In the US, according to statistics kept by the US Government, deaths
attributable to measles had declined by nearly 85% a full 20 years before
the introduction of the monovalent measles vaccine and 30 years+ before
the introduction of the MMR.
I do not suggest that the MMR vaccine is impotent in reducing the
frequency of occurance of measles. I do question the frequent parroting
of disingenuous "facts" to "prove" the position of no connection between
the MMR and autism (ends do not justify the means), more so when it is so
easy in our cyber-society to show the flaws, misconsceptions and
falsehoods is said arguments.
The bottom line is the MMR-autism controversy remains unresolved, and
stonewalling and misrepresentation of the limited facts by government
personnel and public health authorities does a disservice to society at
large. It may well be that there is indeed no link between the MMR and
autism. The preliminary clinical studies however seem to support a link
in some cases. What our public health officials should be doing is
exploring that link so we can determine how to screen out the vulnerable
infants, properly compensate the "allowable loss" should it be deemed a
good risk/benefit trade-off from society's perspective, and eliminating
those products which cause more damage to society than the disease they
are developed o prevent.
Competing interests:
father of an autistic child (non-regressive)

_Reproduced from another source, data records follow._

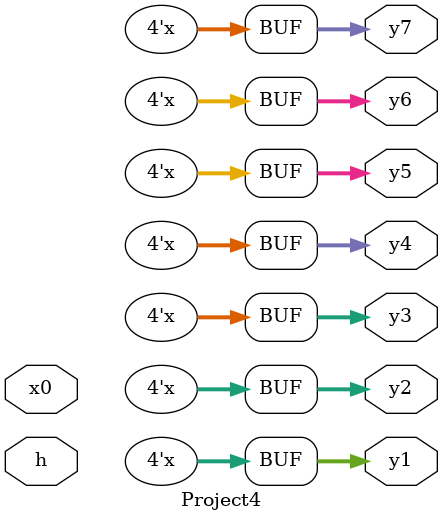
<source format=v>
module Project4 (
  input [3:0] x0 ,
  input [3:0] h,
  output [3:0] y1,
  output [3:0] y2,
  output [3:0] y3,
  output [3:0] y4,
  output [3:0] y5,
  output [3:0] y6,
  output [3:0] y7
  );

  assign y1 = x[0] * h[0];

  assign y2 = x[0] * h[1] + x[1] * h[0];

  assign y3 = x[0] * h[2] + x[1] * h[1] + x[2] * h[0];

  assign y4 = x[0] * h[3] + x[1] * h[2] + x[2] * h[1] + x[3] * h[0];

  assign y5 = x[1] * h[3] + x[2] * h[2] + x[3] * h[1];

  assign y6 = x[2] * h[3] + x[3] * h[2];

  assign y7 = x[3] * h[3];

endmodule

</source>
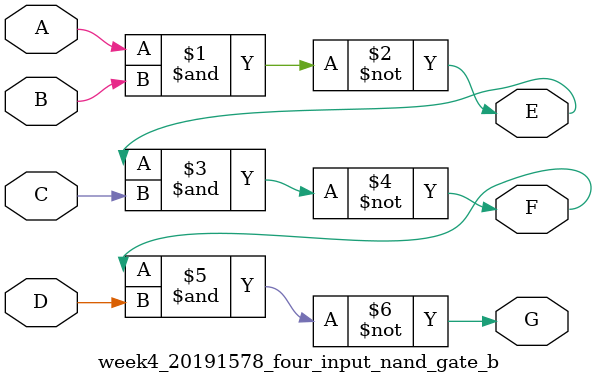
<source format=v>
`timescale 1ns / 1ps


module week4_20191578_four_input_nand_gate_b(
    input A,
    input B,
    input C,
    input D,
    output E,
    output F,
    output G
    );
    assign E = ~(A&B);
    assign F = ~(E&C);
    assign G = ~(F&D);
endmodule

</source>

Competing interests: No competing interests
Simple:
Look at the biological and cognitive profiles of the children who
parents consider have been damaged by this or any other vaccine, instead
of: ignoring them or blaming them; doing everything possible to prevent
this happening; year in year out re-hashing irrelevant epidemiology and
trashing those professionals who dare to also consider some children have
suffered adverse reactions to vaccines.
Competing interests:
Specialist Psychologist in Autism and the spectrum of disorders associated with it
Competing interests: No competing interests
Where are the passages in Cochrane that prove that MMR does not cause
autism or bowel disease?
Competing interests:
Middle-class (autistic son)
Competing interests: No competing interests
Re: mmr the choices
Mr Fleming is incorrect in his assumption that single vaccines "are
more effective vaccines than MMR conferring a higher level of protection."
History proves him wrong.
Before the introduction of MMR, children received monovalent measles
vaccine, and (girls) monovalent rubella vaccine.
The year MMR was introduced, there were 86,000 cases of measles and
16 deaths (despite the widespread use of single measles vaccine). In the
17 years between introduction of single rubella vaccine and the
introduction of MMR there were over 730 cases of congenital rubella
syndrome and thousands of terminations performed.
I don't wish to see a return to the level of illness and mortality we
experienced 20 years ago. Combined MMR is more effective and as safe (and
possibly even safer) than the individual vaccines. The vaccination
schedule is also more likely to be completed with combination vaccines
meaning better protection for vulnerable children.